Department of Statistics, Ludwig Maximilian Universität, München, Germany.
Institute for Computational Biology, Helmholtz Zentrum München-German Research Center for Environmental Health, Neuherberg, Germany.
Sci Rep. 2022 Mar 10;12(1):3930. doi: 10.1038/s41598-022-07757-5.

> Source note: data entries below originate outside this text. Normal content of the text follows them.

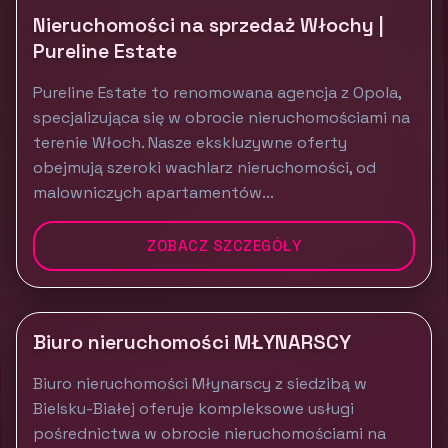
Nieruchomości na sprzedaż Włochy |
Pureline Estate
Pureline Estate to renomowana agencja z Opola,
specjalizująca się w obrocie nieruchomościami na
terenie Włoch. Nasze ekskluzywne oferty
obejmują szeroki wachlarz nieruchomości, od
malowniczych apartamentów...
ZOBACZ SZCZEGÓŁY
Biuro nieruchomości MŁYNARSCY
Biuro nieruchomości Młynarscy z siedzibą w
Bielsku-Białej oferuje kompleksowe usługi
pośrednictwa w obrocie nieruchomościami na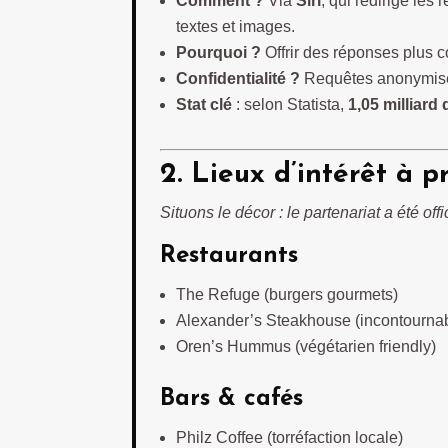
Comment ?
Via
Siri
, qui redirige les
textes et images.
Pourquoi ?
Offrir des réponses plus cont
Confidentialité ?
Requêtes anonymisée
Stat clé
: selon Statista,
1,05 milliard
2. Lieux d’intérêt à p
Situons le décor : le partenariat a été off
Restaurants
The Refuge (burgers gourmets)
Alexander’s Steakhouse (incontournabl
Oren’s Hummus (végétarien friendly)
Bars & cafés
Philz Coffee (torréfaction locale)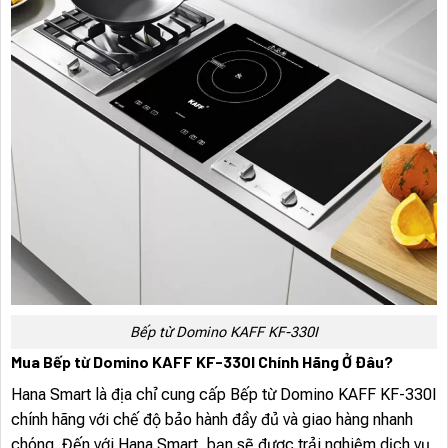
Bếp từ Domino KAFF KF-330I
Mua Bếp từ Domino KAFF KF-330I Chính Hãng Ở Đâu?
Hana Smart là địa chỉ cung cấp Bếp từ Domino KAFF KF-330I
chính hãng với chế độ bảo hành đầy đủ và giao hàng nhanh
chóng. Đến với Hana Smart, bạn sẽ được trải nghiệm dịch vụ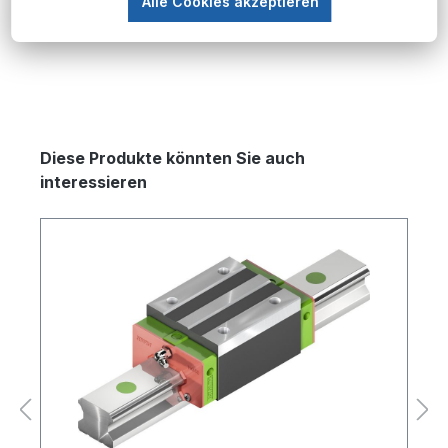
Mehr
Alle Cookies akzeptieren
Produktgalerie überspringen
Diese Produkte könnten Sie auch
interessieren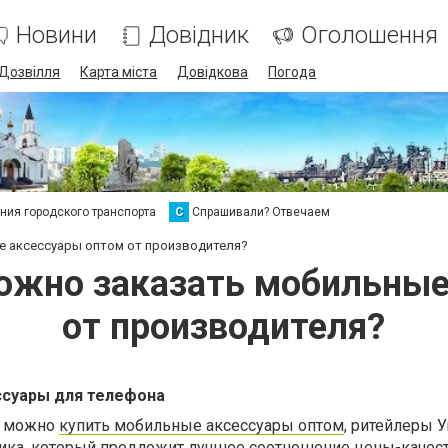
Новини
Довідник
Оголошення
Дозвілля
Карта міста
Довідкова
Погода
ия городского транспорта
С
Спрашивали? Отвечаем
ые аксессуары оптом от производителя?
можно заказать мобильны
от производителя?
ссуары для телефона
е можно
купить мобильные аксессуары оптом
, ритейлеры 
ика, который предложит лучшее соотношение цены-качеств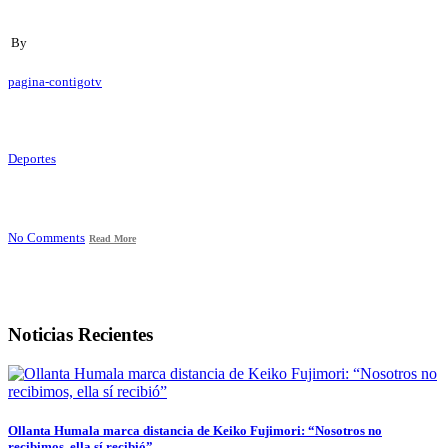
By
pagina-contigotv
Deportes
No Comments
Read More
Noticias Recientes
Ollanta Humala marca distancia de Keiko Fujimori: “Nosotros no
recibimos, ella sí recibió”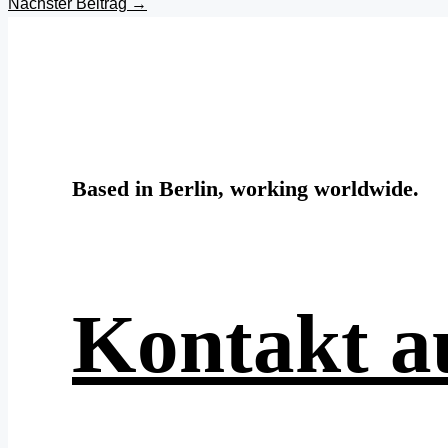
Nächster Beitrag
→
Based in Berlin, working worldwide.
Kontakt 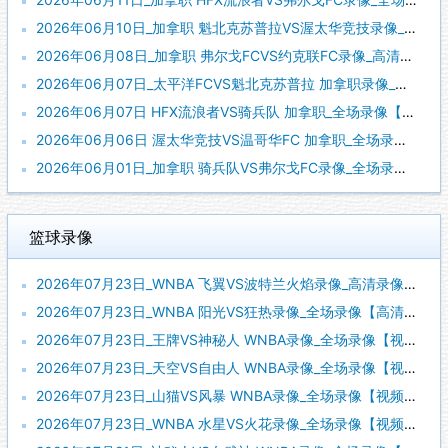
2026年06月10日_加拿职 魁北克苏普拉VS渥太华竞技录像_高清录像【全场回放】
2026年06月08日_加拿职 弗尔戈FCVS约克联FC录像_高清录像【全场回放】
2026年06月07日_太平洋FCVS魁北克苏普拉 加拿职录像_全场录像【高清回放】
2026年06月07日 HFX流浪者VS骑兵队 加拿职_全场录像【视频集锦】
2026年06月06日 渥太华竞技VS温哥华FC 加拿职_全场录像【全场回放】
2026年06月01日_加拿职 骑兵队VS弗尔戈FC录像_全场录像【全场回放】
篮球录像
2026年07月23日_WNBA 飞翼VS波特兰火焰录像_高清录像【全场回放】
2026年07月23日_WNBA 阳光VS狂热录像_全场录像【高清回放】
2026年07月23日_王牌VS神秘人 WNBA录像_全场录像【视频集锦】
2026年07月23日_天空VS自由人 WNBA录像_全场录像【视频集锦】
2026年07月23日_山猫VS风暴 WNBA录像_全场录像【视频集锦】
2026年07月23日_WNBA 水星VS火花录像_全场录像【视频集锦】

During 2020, the infection rate of COVID-19 has been investigated by many scholars from different research fields. In this context, reliable and interpretable forecasts of disease incidents are a vital tool for policymakers to manage healthcare resources. In this context, several experts have called for the necessity to account for human mobility to explain the spread of COVID-19. Existing approaches often apply standard models of the respective research field, frequently restricting modeling possibilities. For instance, most statistical or epidemiological models cannot directly incorporate unstructured data sources, including relational data that may encode human mobility. In contrast, machine learning approaches may yield better predictions by exploiting these data structures yet lack intuitive interpretability as they are often categorized as black-box models. We propose a combination of both research directions and present a multimodal learning framework that amalgamates statistical regression and machine learning models for predicting local COVID-19 cases in Germany. Results and implications: the novel approach introduced enables the use of a richer collection of data types, including mobility flows and colocation probabilities, and yields the lowest mean squared error scores throughout the observational period in the reported benchmark study. The results corroborate that during most of the observational period more dispersed meeting patterns and a lower percentage of people staying put are associated with higher infection rates. Moreover, the analysis underpins the necessity of including mobility data and showcases the flexibility and interpretability of the proposed approach.
2020 年期间,许多来自不同研究领域的学者对 COVID-19 的感染率进行了研究。在这种情况下,对疾病事件进行可靠且可解释的预测是政策制定者管理医疗资源的重要工具。在这种情况下,一些专家呼吁有必要考虑人类流动来解释 COVID-19 的传播。现有的方法通常应用各自研究领域的标准模型,频繁地限制建模的可能性。例如,大多数统计或流行病学模型不能直接纳入非结构化数据源,包括可能编码人类流动的关系数据。相比之下,机器学习方法可以通过利用这些数据结构来获得更好的预测,但由于它们通常被归类为黑盒模型,因此缺乏直观的可解释性。我们提出了这两个研究方向的结合,并提出了一个多模态学习框架,该框架将统计回归和机器学习模型融合在一起,用于预测德国的局部 COVID-19 病例。结果和意义:所引入的新方法能够使用更丰富的数据类型集合,包括流动模式和共置概率,并在报告的基准研究中整个观测期间产生最低的均方误差得分。结果证实,在大多数观测期间,更多分散的会议模式和更高比例的留守人员与更高的感染率相关。此外,该分析支持了纳入流动数据的必要性,并展示了所提出方法的灵活性和可解释性。